This is really sad. Who doesn’t like free stuff, produce or community?
here’s the email i just sent to Eric.Andersen@sfgov.org, David.Campos@sfgov.org, and Marvin.Yee@sfgov.org
Hello all;
I am a mission resident and, along with my three year old son, a regular visitor to Parque Niños Unidos.
I’ve been there when the Free Farm Stand is in operation, and while I agree that it has grown a lot since it started, it does not at all interfere with our use of the park. In fact, it enlivens the park with lots of activity that would not otherwise be there that time of the week.
It’s great for the kids to see where their food comes from, and even greater to see the generosity of the community.
I hope we can figure out a way for the Free Farm Stand to stay in PNU.
Thanks!
I find this to be deplorable. The free farm stand is one of our best institutions, and two people complain and it’s over? This sounds a little like “oh won’t someone think of the children!!” mentality, which I really thought we were beyond here in San Francisco. Ugh.
How can a non-commercial public event that lasts for two hours one day a week during the growing season be a nuisance? Our parks are designed to bring the public together in a safe and sharing environment. The Free Farm Stand is functionally and conceptually good.
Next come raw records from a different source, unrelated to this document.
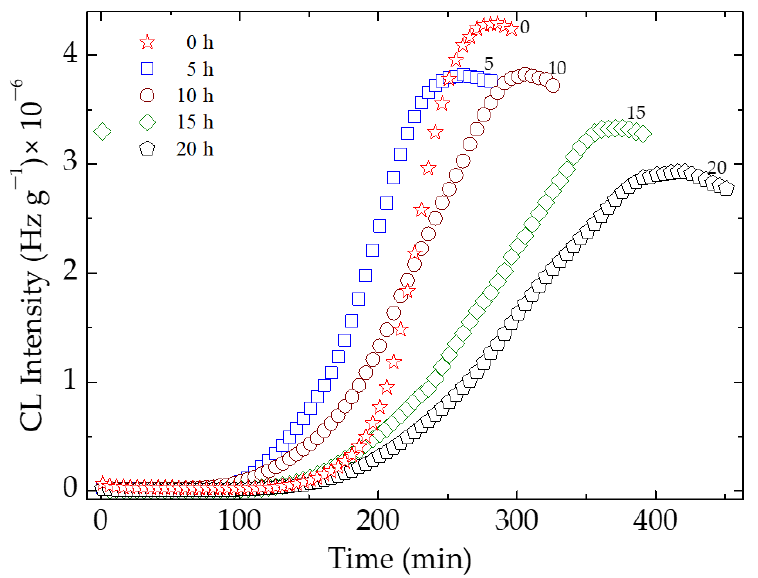
Figure 5. Isothermal CL spectra for neat SIS samples after their thermal treatment at 80 ◦ C for various heating times. Heating temperature: 80 ◦ C. Testing temperature: 130 ◦ C. The mentioned figures denote the time of thermal treatment.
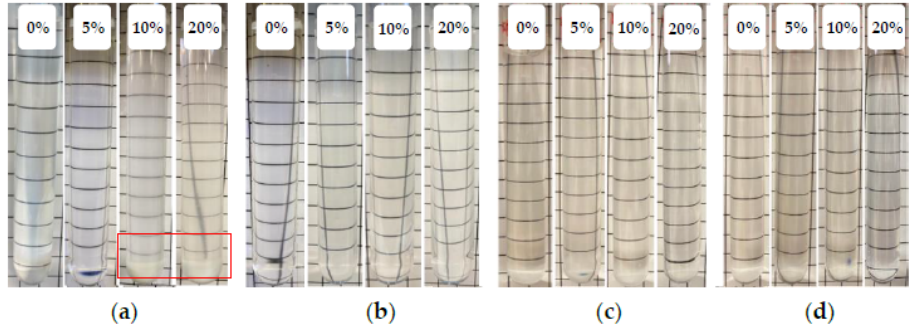
Figure 2. The appearance of surfactant solutions at 0, 5, 10 and 20 wt% NaCl concentrations after 30 days at 293 K: ( a ) SDS; ( b ) NP12EO, ( c ) NP12EO-SA; ( d )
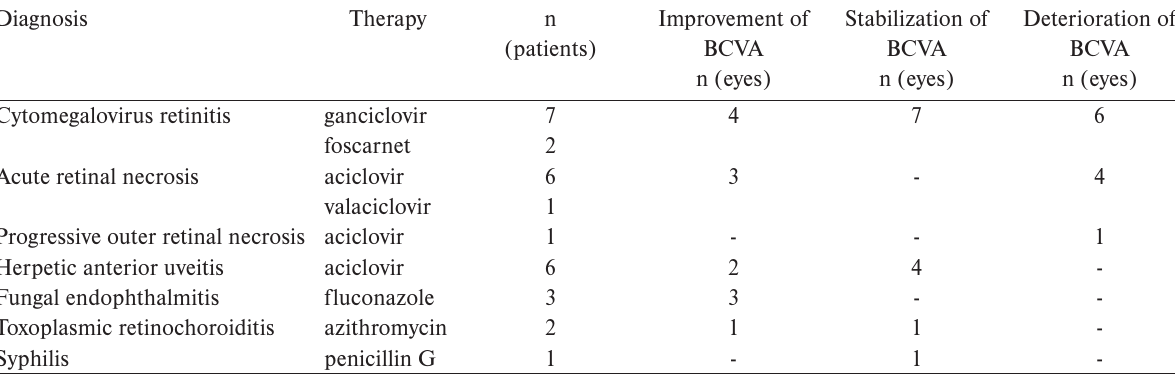
Table 3. Results of BCVA in immunocompromised patients treated with anti-infectious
And have all of the good neighbors quoted in this article *written their letters to park&rec*? ACT and Keep our parks as community spaces! This is one of the most admirable projects going on in our community; a perfect example of the kind of community and future we want to be building for ourselves. Many many thanks to Tree and all of the neighbors and volunteers who truly love and respect this neighborhood!
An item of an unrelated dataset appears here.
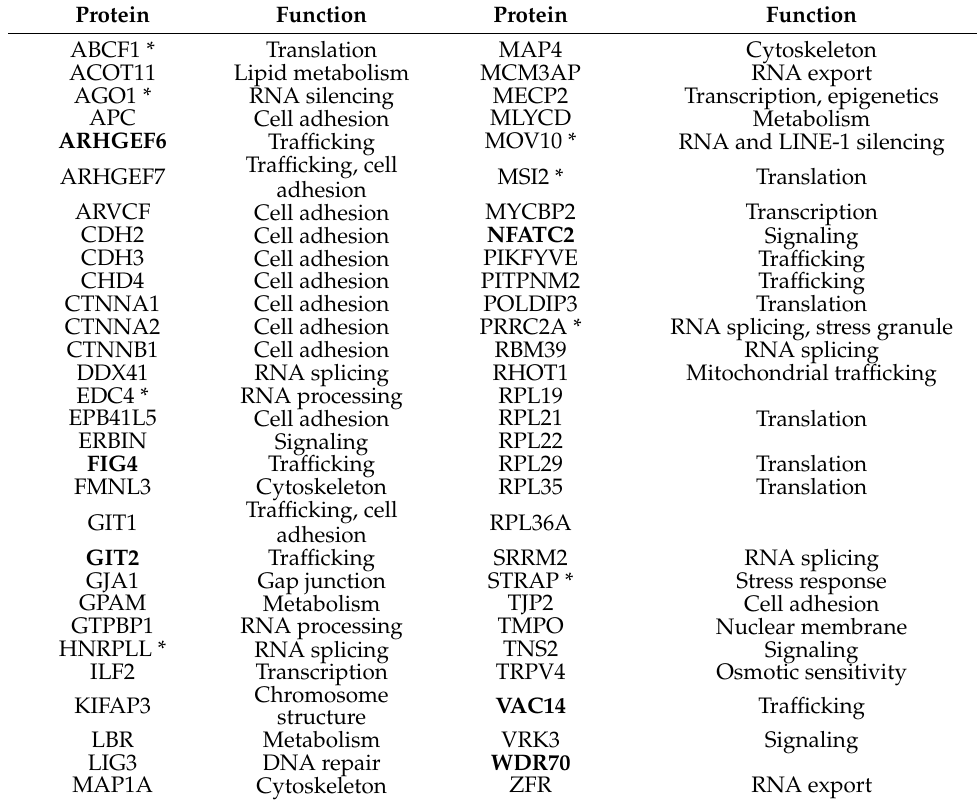
Table 6. High-confidence OTX2 putative protein partners in choroid plexus identified by MS analysis. Proteins indicated in bold are unique for OTX2 co-IP, proteins with * are “tier 1” stress granule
I know of at least 6 neighbors, including myself, all parents with kids who frequent the park, who have already written letters to Park & Rec and Supervisor Campos in support of the Free Farm Stand and keeping it where it is. It’s an incredible thing, a real source of pride (and sustenance!) in the neighborhood, and a weekly reminder of the strong, healthy, positive forces in the community. It’s shining example of the power of the local community park. None of us want to see it go.